A traditional tower for a wind turbine is a tubular steel tower with tower sections placed on top of each other fixed to a concrete foundation. Due to transport and production restrictions, the external diameter has a limited size. Therefore, often the shell thickness is seen as the primary dimensioning parameter when increasing the tower height.
Simply increasing the tower shell thickness is however a very ineffective way of achieving increased bearing capacity and stiffness as these parameters only grow linear with the shell thickness. In comparison, increasing the diameter of the tower yields an increased bearing capacity with the diameter in the power of two, and a stiffness growing with the diameter in three.
To overcome such size limitation problem different solutions have been used. For instance, the bearing capacity of a tower such as a wind turbine tower can be increased and the stresses reduced in parts of the tower by installing a number of cables or wires from a number of anchors or foundations to attachment points on the tower. The cables may provide stability to the tower to reduce oscillations from wind and may reduce the loads in the part of the tower below the cables considerably.
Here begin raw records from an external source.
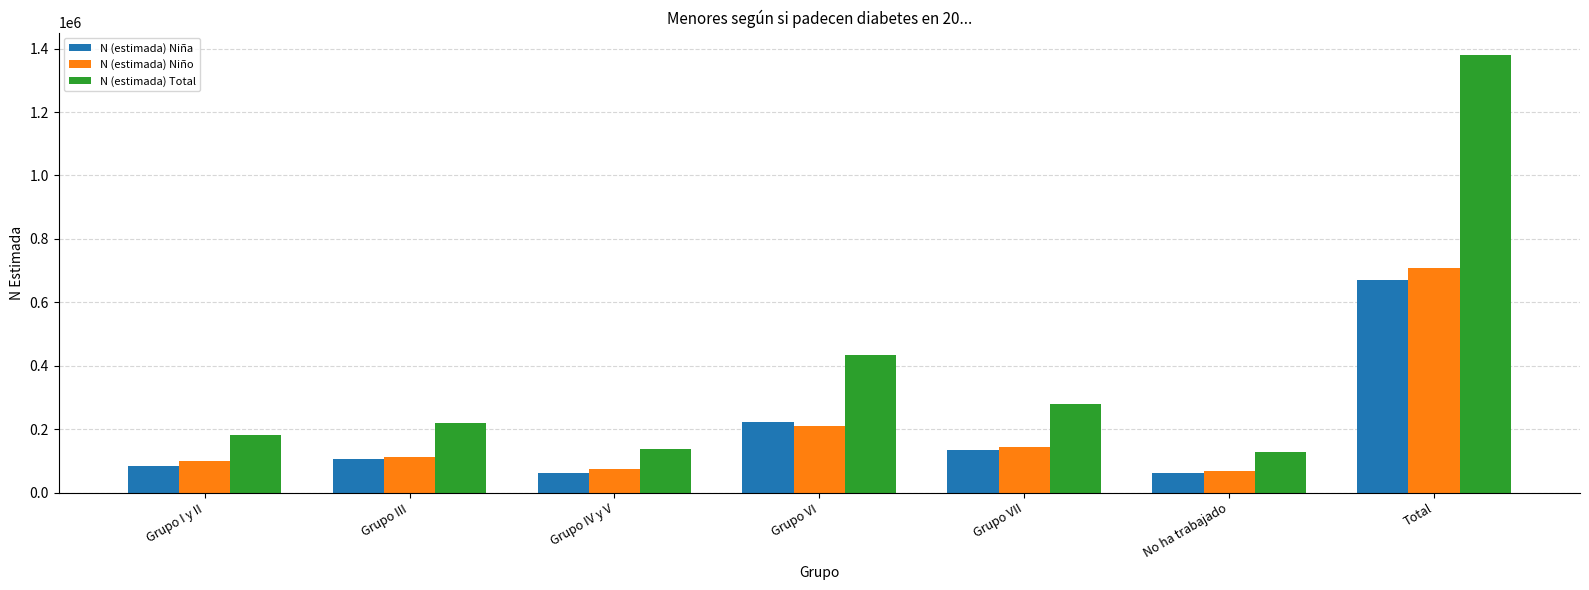

What is the maximum value for N (estimada) Total?

1381239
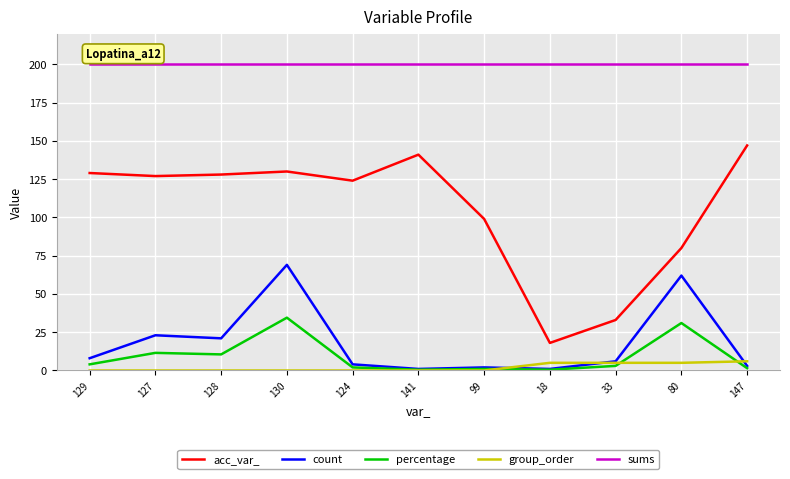

What are all the series names shown in the legend?

acc_var_, count, percentage, group_order, sums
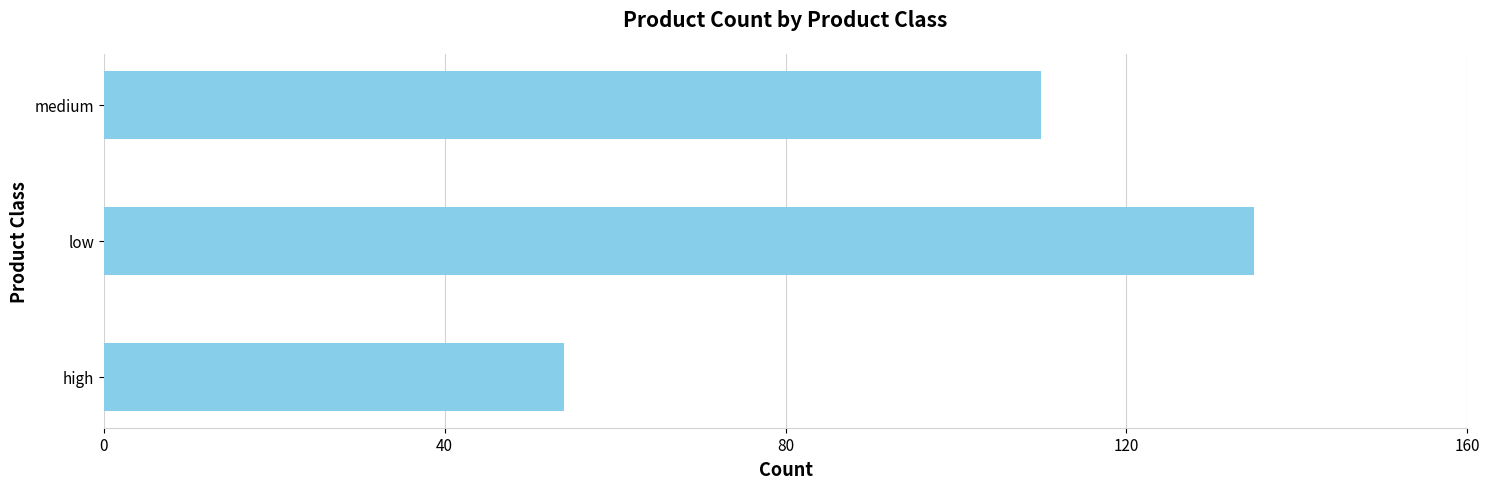

What is the average value?

100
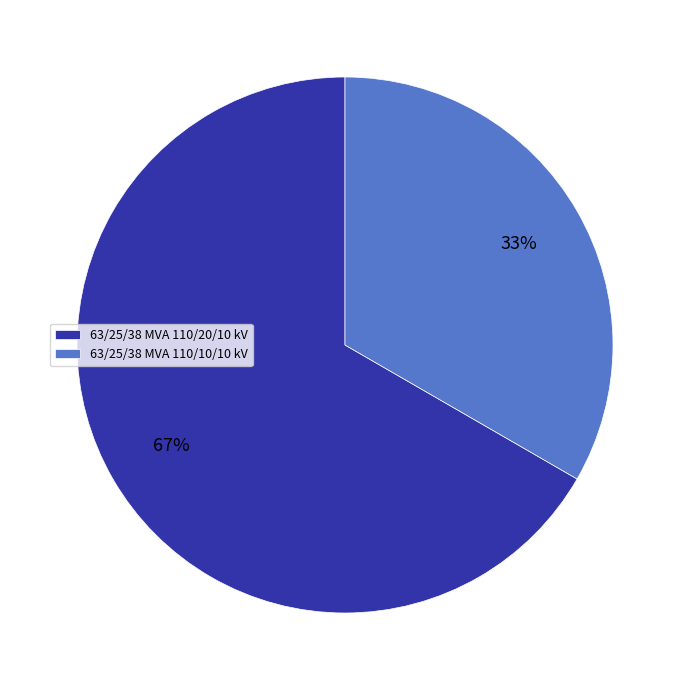

To the nearest percent, what is the average slice percentage?

50%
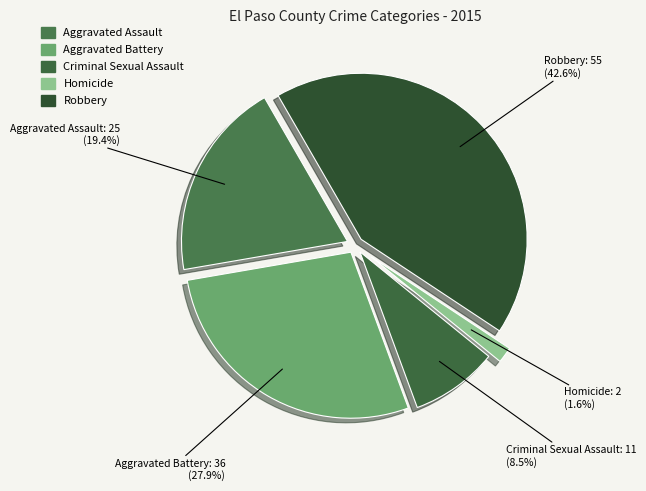

Which category has the biggest portion of the pie?

Robbery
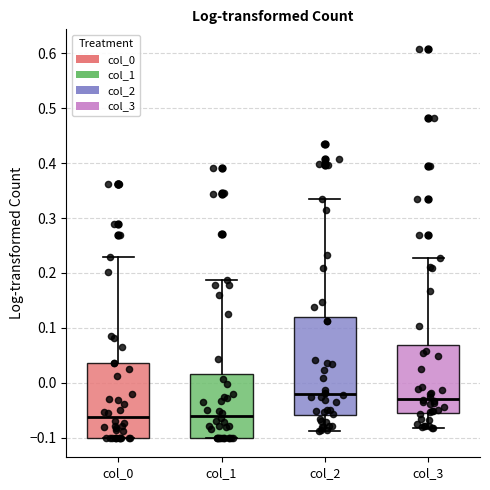

Which box is the tallest, from its lower edge to its upper edge?

col_2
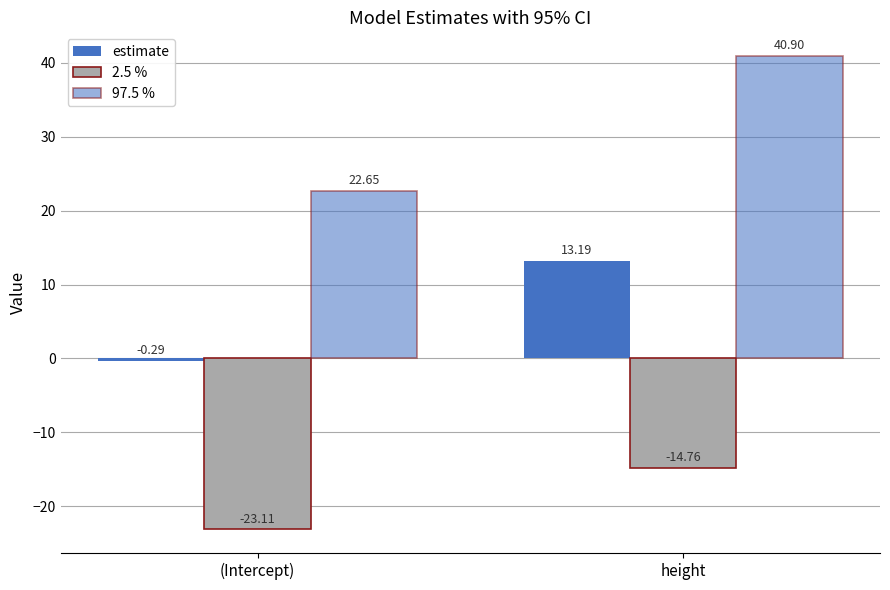

How many data points does each series have?

2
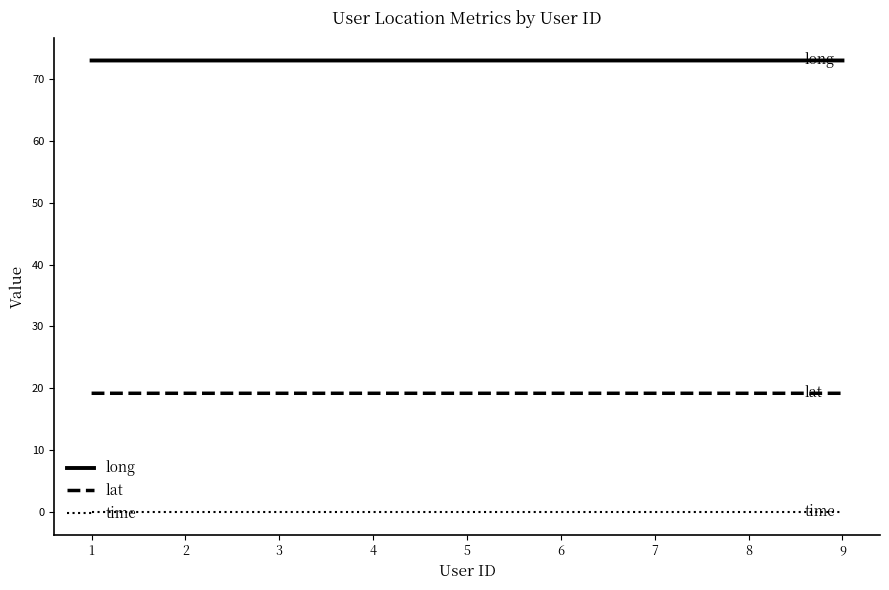

What is the lowest value of the long series?

73.0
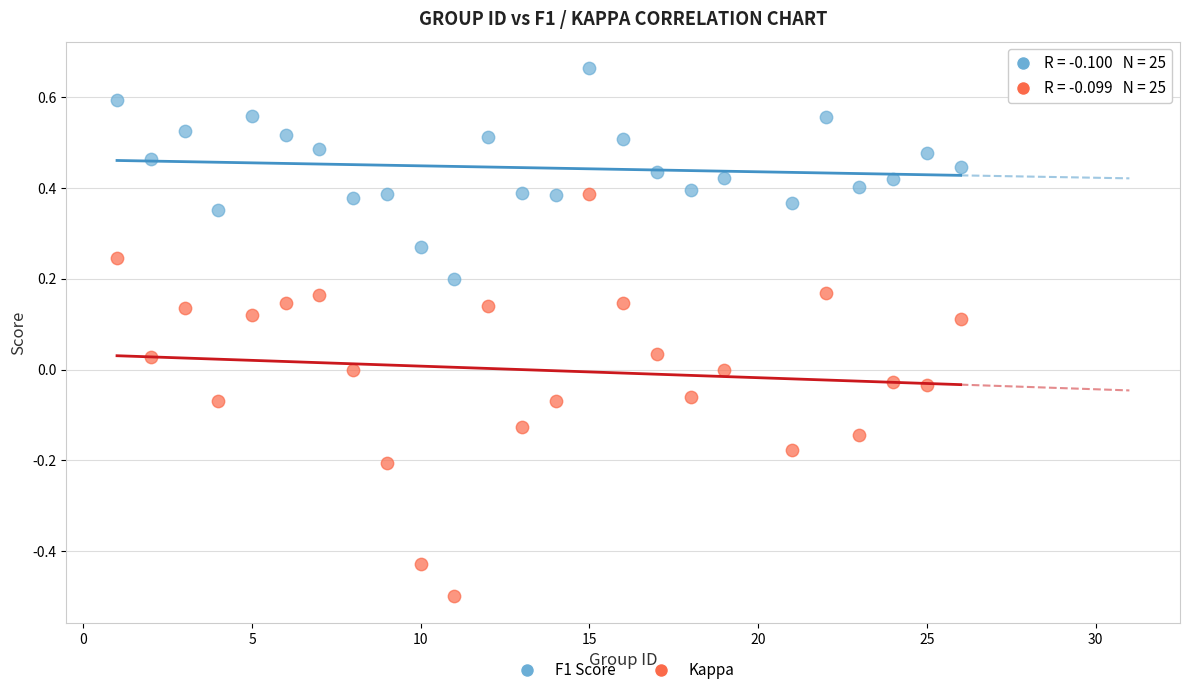

Across all data points, what is the range of X values (max minus min)?

25.0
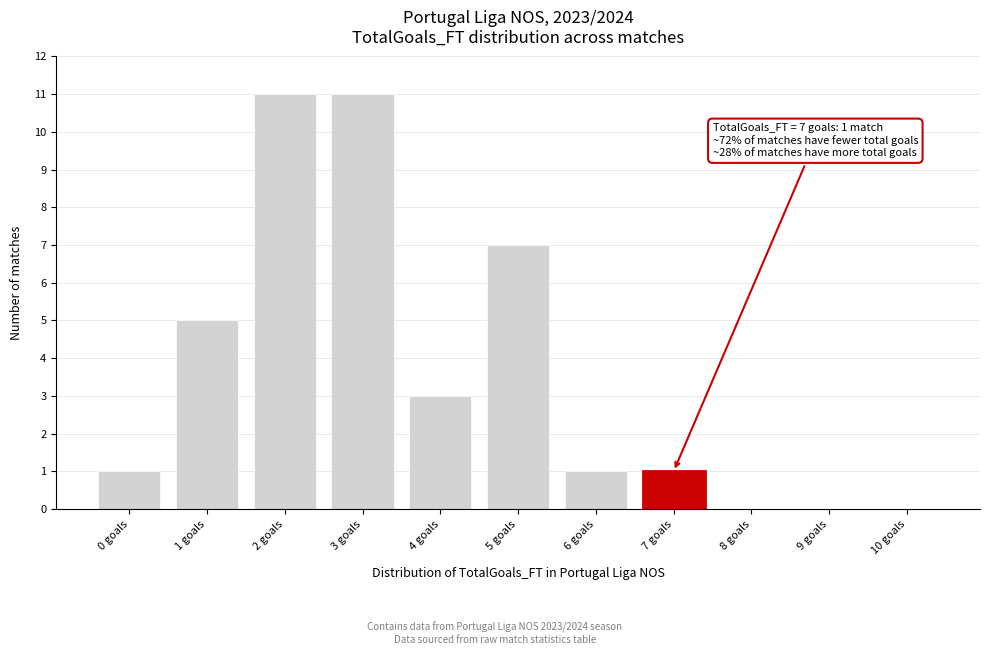

Reading right to left, transcribe all the data shown in this chart.

10 goals=0	9 goals=0	8 goals=0	7 goals=1	6 goals=1	5 goals=7	4 goals=3	3 goals=11	2 goals=11	1 goals=5	0 goals=1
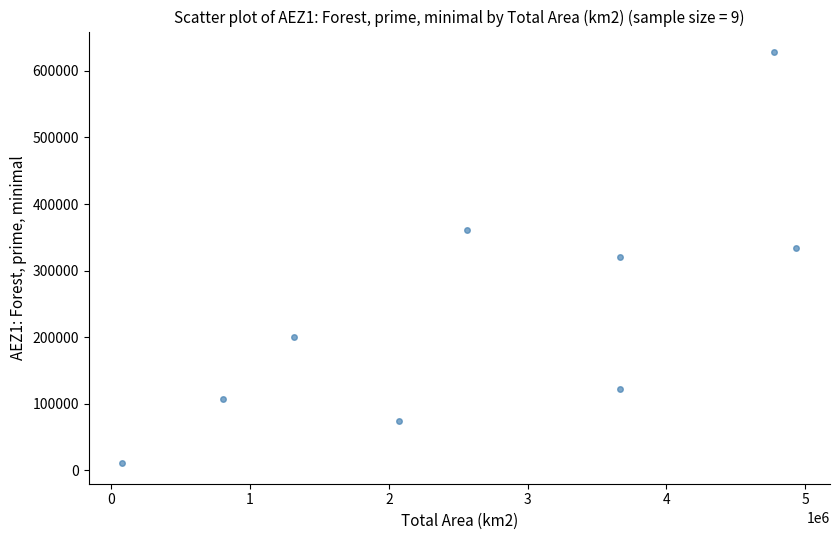

What is the average X value?

2653847.6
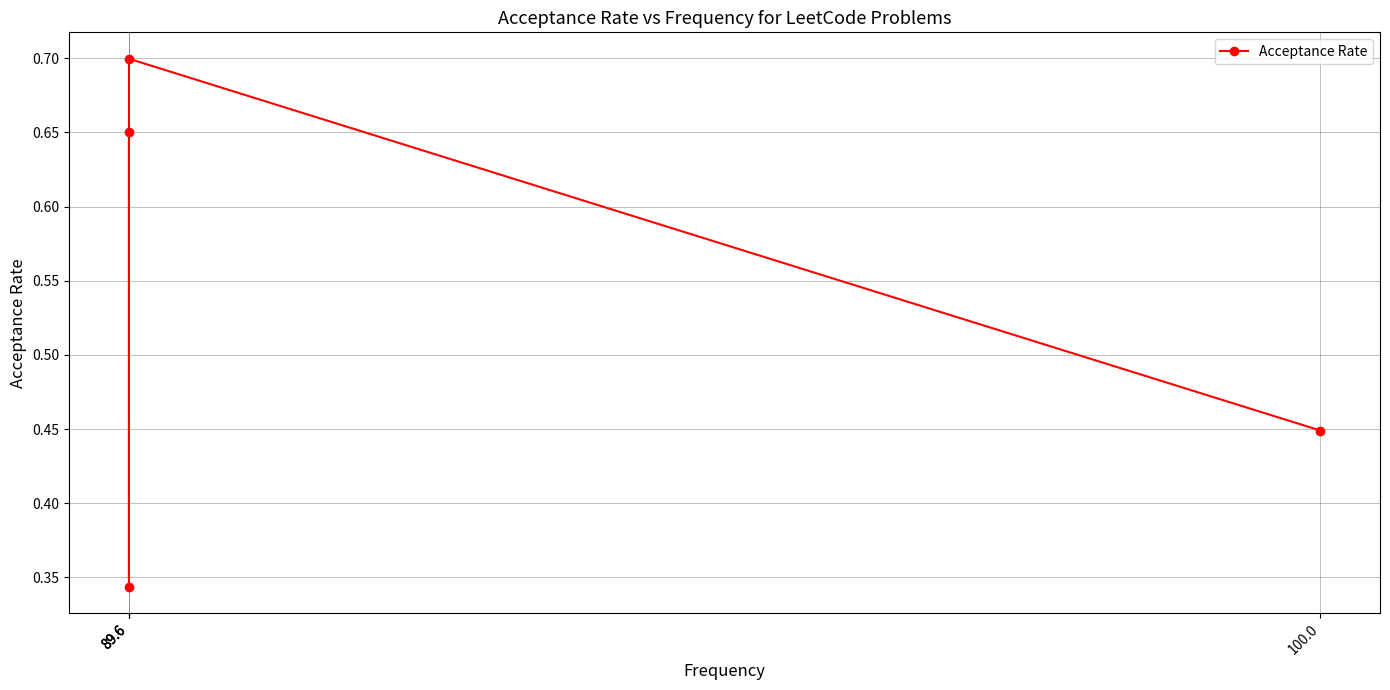

Which label corresponds to the smallest value in the chart?

89.6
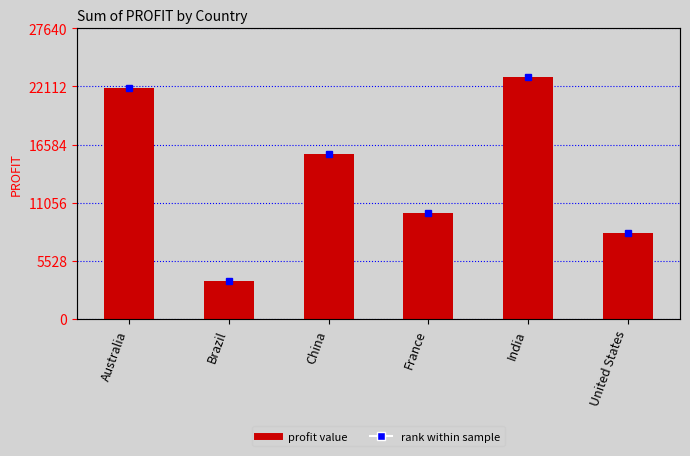

What is the difference between the maximum and second lowest values?

14897.5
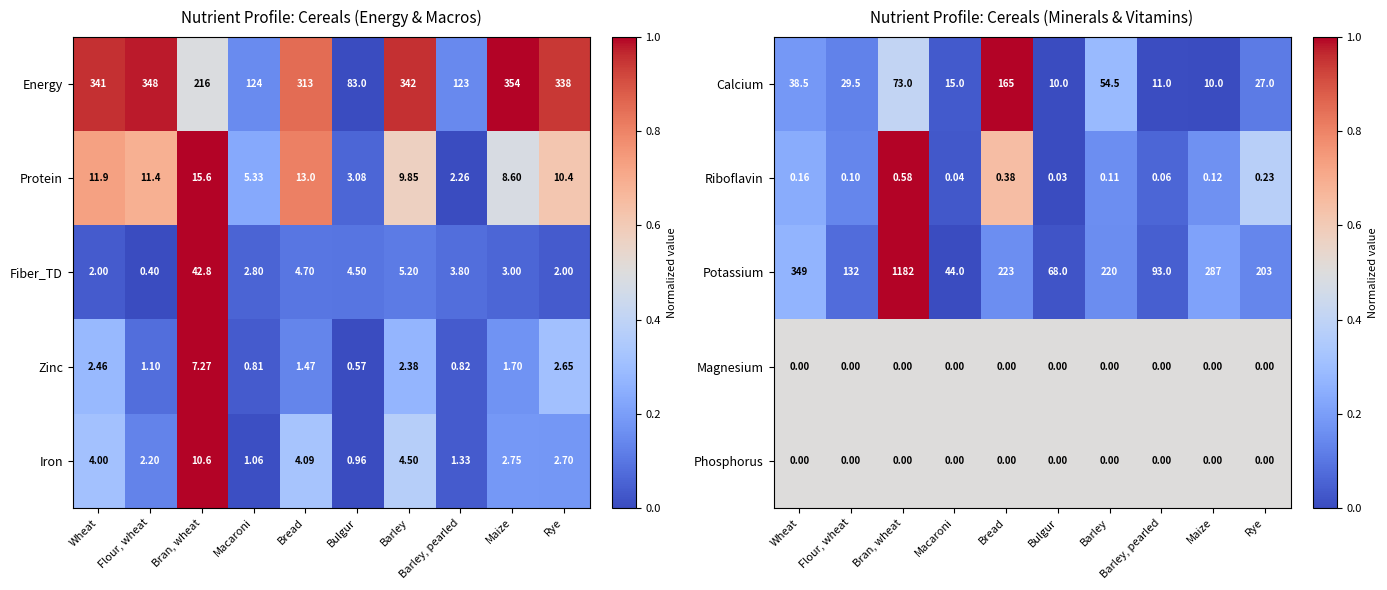

List the labels in order of Riboflavin value, largest first.

Bran, wheat, Bread, Rye, Wheat, Maize, Barley, Flour, wheat, Barley, pearled, Macaroni, Bulgur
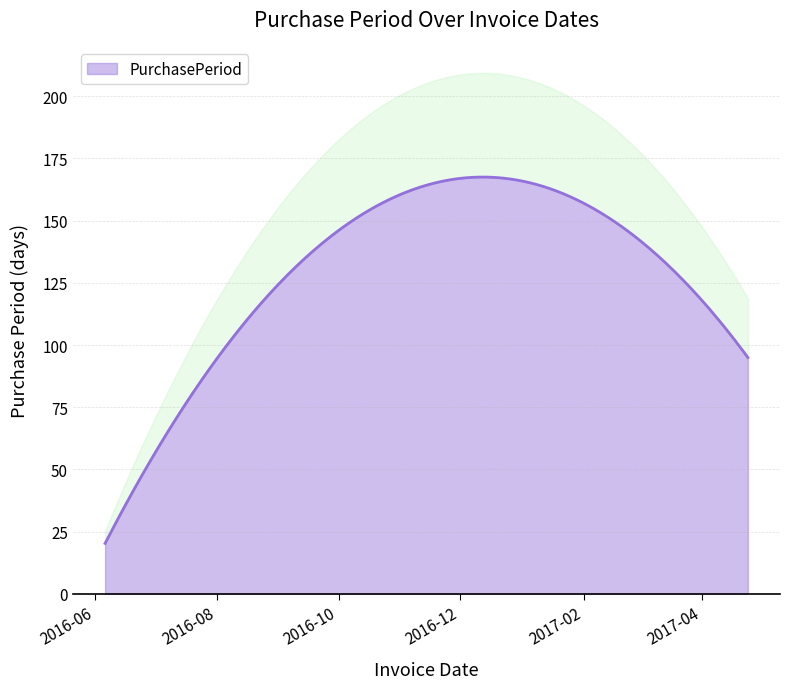

The value at 2017-02-07 is 286. True or false?

False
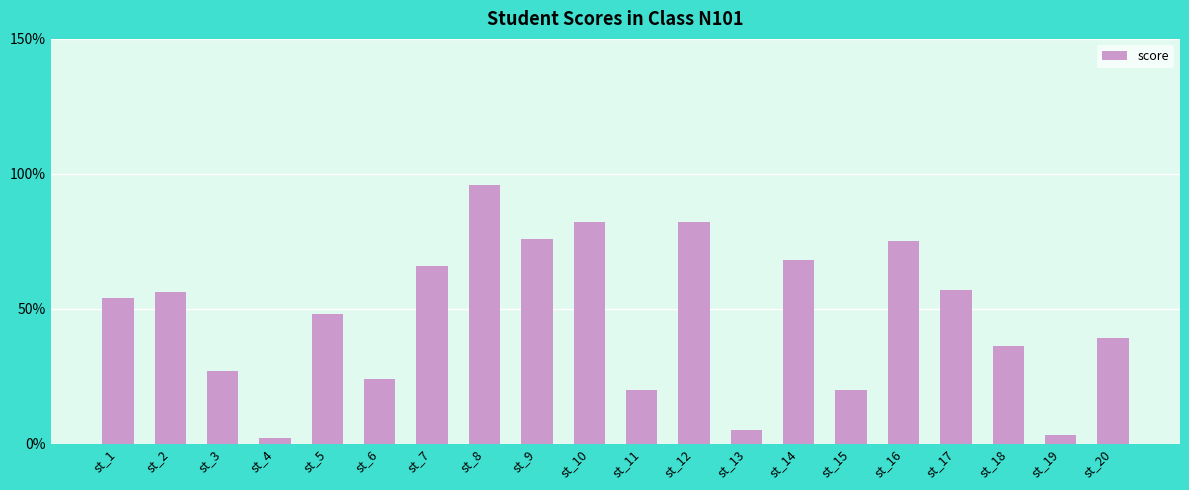

What is the value of the 12th bar from the left?

82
This so-called guyed or tethered tower will to some extent be de-loaded by the wire reactions and may thereby potentially be constructed by fewer long sections with a relatively smaller and thereby more transportable diameters.
Typically the wires are equally spaced around the tower, with one of their ends being attached to the tower, via e.g. eyes in plates mounted to the tower, and the other ends to anchor blocks at ground level. In e.g. U.S. Pat. No. 4,266,911 a separate ring is mounted around and movable along the tower and the wires may be mounted.
It is an object of the present invention to provide improvements to tethered wind turbine towers.